» INSTRUCTIONS FOR THE TASK
Nothing but a number should be written: the count of lines below that contain "next".

[Data items]
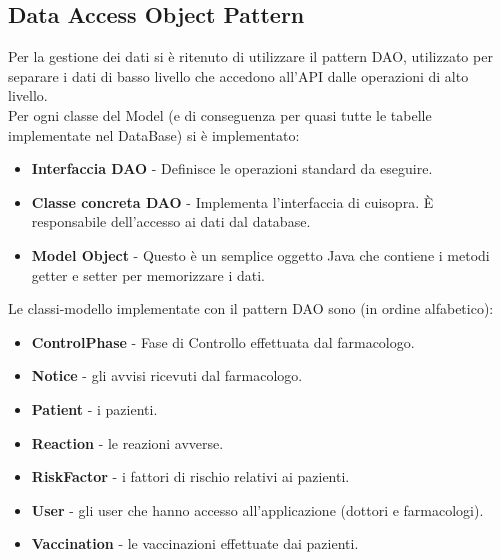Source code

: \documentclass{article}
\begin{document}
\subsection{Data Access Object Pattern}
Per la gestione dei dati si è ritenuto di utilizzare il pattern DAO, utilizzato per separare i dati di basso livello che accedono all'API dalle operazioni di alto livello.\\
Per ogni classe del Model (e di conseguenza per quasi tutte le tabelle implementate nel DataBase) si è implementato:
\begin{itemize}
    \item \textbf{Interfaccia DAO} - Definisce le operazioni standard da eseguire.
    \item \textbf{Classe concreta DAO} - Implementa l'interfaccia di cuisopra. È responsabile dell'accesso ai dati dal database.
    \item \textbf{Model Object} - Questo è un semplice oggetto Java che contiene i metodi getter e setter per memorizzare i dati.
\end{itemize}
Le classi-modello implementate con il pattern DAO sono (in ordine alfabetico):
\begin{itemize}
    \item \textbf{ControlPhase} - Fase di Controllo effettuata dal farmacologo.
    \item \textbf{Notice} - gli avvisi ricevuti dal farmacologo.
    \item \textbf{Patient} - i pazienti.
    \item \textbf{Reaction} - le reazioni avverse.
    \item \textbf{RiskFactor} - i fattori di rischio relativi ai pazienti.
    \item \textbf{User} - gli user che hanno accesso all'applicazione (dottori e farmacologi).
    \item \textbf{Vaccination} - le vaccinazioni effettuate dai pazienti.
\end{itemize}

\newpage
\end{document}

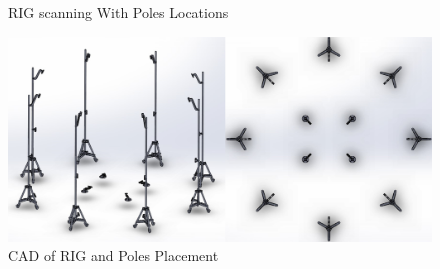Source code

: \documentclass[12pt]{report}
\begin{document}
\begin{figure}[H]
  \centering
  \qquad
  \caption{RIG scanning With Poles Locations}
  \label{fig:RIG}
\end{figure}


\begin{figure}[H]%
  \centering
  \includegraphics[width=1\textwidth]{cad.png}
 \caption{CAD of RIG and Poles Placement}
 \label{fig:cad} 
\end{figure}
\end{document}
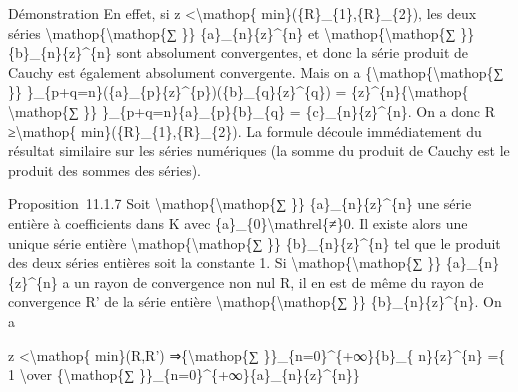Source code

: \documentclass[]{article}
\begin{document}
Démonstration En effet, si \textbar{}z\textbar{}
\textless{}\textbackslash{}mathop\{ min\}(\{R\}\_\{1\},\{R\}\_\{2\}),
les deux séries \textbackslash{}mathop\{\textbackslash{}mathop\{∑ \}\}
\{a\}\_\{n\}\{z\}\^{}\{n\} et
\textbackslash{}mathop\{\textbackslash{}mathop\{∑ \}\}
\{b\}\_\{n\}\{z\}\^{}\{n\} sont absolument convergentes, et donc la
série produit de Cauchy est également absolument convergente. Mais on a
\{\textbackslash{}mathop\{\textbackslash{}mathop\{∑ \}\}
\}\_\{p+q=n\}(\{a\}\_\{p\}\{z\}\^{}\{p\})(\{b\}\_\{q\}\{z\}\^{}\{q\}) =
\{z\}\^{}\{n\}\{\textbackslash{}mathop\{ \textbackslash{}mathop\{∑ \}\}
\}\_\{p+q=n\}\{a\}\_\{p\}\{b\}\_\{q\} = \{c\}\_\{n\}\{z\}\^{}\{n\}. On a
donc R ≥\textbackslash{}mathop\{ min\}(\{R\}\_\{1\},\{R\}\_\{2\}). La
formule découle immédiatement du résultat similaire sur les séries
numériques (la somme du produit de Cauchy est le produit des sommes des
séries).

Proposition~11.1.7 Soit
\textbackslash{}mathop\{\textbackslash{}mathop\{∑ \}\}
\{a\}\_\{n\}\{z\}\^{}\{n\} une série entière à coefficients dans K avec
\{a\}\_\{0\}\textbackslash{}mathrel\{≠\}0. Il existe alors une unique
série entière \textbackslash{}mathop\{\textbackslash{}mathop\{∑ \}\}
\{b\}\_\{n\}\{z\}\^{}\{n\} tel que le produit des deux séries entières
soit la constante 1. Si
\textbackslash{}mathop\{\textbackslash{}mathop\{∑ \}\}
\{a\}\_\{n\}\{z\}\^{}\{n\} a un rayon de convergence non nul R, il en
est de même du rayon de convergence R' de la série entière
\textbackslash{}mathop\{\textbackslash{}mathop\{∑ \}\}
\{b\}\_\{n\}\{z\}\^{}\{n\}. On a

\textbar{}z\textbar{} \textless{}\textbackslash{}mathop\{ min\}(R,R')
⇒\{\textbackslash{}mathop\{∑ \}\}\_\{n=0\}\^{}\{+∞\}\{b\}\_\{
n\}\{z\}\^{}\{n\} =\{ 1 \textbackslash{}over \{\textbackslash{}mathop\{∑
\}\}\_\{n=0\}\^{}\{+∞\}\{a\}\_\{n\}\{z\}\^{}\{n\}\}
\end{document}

* * *

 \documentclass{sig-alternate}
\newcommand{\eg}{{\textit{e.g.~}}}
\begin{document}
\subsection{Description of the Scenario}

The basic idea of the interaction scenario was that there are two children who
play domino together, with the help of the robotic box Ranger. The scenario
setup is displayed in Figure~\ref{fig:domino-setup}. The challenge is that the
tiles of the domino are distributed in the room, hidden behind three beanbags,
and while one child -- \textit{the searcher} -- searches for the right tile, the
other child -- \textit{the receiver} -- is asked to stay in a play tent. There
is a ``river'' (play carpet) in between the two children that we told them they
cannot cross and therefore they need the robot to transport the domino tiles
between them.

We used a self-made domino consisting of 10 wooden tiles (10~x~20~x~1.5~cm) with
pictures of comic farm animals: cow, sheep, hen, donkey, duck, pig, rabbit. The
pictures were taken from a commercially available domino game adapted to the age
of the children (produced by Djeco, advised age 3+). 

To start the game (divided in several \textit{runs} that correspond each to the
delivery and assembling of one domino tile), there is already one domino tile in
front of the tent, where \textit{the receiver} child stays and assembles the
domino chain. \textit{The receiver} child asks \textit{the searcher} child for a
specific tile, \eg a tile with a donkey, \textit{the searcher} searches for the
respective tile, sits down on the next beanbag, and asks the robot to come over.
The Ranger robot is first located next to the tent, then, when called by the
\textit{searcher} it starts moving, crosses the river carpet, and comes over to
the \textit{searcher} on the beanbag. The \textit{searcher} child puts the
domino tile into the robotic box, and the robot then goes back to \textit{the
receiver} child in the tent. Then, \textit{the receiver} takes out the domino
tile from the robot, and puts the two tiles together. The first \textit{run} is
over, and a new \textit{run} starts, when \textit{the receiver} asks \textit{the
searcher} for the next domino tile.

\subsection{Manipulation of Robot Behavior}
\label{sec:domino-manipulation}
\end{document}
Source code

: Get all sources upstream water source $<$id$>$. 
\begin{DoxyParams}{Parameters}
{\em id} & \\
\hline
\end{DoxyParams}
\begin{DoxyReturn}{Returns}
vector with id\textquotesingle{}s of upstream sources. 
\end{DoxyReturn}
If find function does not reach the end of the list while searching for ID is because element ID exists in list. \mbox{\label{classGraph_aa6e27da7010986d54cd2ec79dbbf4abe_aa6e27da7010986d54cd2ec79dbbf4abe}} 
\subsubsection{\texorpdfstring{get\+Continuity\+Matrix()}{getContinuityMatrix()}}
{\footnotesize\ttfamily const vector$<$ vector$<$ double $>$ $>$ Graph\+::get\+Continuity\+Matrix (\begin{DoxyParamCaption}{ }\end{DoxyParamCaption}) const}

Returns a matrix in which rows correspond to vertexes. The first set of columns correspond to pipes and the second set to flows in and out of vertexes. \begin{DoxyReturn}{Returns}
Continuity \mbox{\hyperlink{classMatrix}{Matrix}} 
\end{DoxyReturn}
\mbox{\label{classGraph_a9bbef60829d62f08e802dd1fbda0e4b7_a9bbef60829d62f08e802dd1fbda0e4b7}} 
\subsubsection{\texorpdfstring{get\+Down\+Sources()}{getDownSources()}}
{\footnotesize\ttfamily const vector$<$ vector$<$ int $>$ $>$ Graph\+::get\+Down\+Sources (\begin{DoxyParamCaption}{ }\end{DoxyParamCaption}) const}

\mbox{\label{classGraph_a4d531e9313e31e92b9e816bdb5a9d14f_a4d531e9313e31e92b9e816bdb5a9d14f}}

==

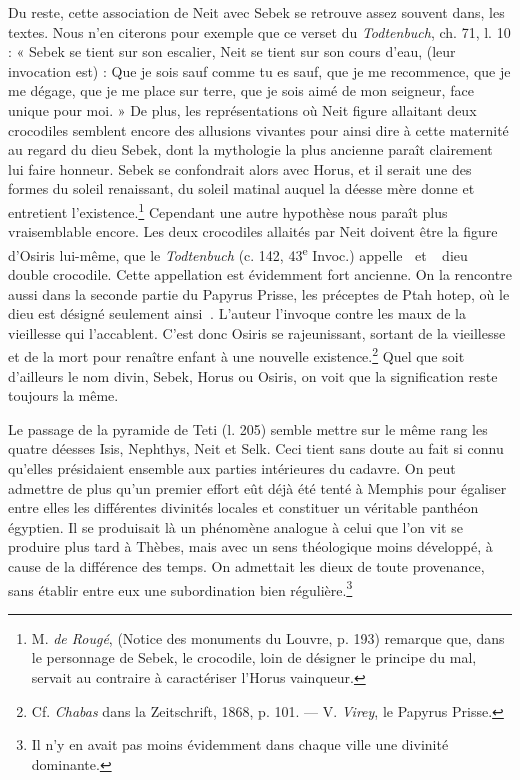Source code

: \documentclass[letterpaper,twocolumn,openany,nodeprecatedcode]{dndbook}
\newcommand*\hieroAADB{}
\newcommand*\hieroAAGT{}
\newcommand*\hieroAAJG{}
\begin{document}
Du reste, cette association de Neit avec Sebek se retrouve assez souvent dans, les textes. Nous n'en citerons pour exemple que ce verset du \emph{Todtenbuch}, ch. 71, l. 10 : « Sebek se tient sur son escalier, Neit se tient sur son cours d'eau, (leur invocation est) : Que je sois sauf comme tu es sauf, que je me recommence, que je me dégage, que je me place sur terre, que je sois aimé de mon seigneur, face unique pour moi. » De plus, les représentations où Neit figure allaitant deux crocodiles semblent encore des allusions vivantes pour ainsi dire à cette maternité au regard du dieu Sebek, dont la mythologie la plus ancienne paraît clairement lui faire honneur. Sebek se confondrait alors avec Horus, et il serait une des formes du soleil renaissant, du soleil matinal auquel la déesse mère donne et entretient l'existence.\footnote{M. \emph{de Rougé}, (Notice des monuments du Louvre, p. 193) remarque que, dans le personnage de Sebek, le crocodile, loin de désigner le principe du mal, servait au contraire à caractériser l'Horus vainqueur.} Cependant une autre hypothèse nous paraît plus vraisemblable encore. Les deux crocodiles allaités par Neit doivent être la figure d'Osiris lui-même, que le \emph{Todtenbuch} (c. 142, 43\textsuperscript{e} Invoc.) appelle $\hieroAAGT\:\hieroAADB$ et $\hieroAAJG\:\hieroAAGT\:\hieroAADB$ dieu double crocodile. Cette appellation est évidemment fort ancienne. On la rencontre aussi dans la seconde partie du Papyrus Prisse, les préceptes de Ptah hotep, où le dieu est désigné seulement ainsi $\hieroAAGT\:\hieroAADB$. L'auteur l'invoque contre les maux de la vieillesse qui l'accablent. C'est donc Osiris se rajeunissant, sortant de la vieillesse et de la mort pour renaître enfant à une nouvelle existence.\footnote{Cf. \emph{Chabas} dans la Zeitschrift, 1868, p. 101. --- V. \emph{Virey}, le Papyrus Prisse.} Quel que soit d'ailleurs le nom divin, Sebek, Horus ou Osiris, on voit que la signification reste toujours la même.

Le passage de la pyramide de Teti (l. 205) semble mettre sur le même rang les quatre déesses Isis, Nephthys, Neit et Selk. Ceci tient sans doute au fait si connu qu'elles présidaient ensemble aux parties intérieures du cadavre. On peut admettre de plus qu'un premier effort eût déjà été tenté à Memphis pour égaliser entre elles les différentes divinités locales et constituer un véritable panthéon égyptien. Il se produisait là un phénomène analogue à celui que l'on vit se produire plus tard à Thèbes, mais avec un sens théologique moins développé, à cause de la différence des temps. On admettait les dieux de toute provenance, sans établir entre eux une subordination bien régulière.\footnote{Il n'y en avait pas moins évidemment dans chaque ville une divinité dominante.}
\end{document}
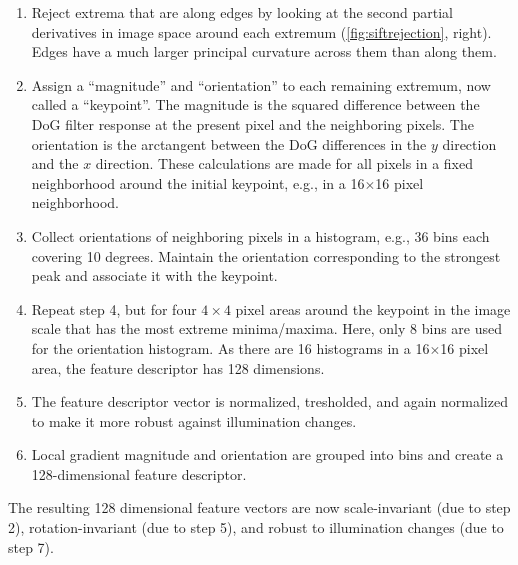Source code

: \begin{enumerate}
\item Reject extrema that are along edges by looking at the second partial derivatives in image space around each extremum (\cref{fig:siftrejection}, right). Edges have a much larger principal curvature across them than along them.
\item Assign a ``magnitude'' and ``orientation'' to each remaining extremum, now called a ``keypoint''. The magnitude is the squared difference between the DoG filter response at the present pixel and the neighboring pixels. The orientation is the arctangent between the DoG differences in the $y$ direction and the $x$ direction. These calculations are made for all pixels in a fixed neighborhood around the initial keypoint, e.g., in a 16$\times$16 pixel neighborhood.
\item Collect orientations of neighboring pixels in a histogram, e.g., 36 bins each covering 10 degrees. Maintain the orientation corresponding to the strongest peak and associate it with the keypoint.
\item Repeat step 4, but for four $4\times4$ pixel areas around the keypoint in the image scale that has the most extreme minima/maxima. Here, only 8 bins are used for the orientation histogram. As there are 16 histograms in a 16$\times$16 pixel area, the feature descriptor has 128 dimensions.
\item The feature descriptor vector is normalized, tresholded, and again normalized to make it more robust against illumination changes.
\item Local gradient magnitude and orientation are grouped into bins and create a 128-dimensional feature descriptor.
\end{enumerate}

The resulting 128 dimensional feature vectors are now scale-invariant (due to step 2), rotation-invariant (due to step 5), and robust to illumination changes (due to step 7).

» SOLVED EXERCISE
3